* What the task requires: Starting with the line that contains "(just delicious)", reproduce each line through the end of the listing below, with no other output.

-- Supplied data follows --

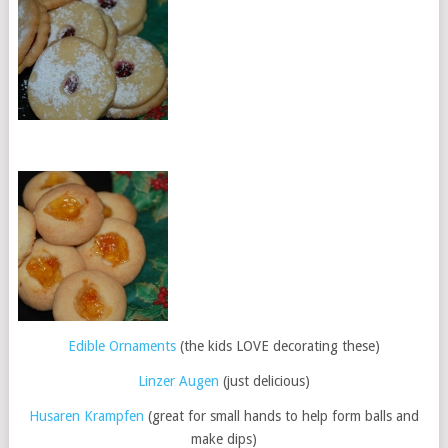
Edible Ornaments
(the kids LOVE decorating these)
Linzer Augen
(just delicious)
Husaren Krampfen
(great for small hands to help form balls and
make dips)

-- Supplied data concluded --

* Answer space:
(just delicious)
Husaren Krampfen
(great for small hands to help form balls and
make dips)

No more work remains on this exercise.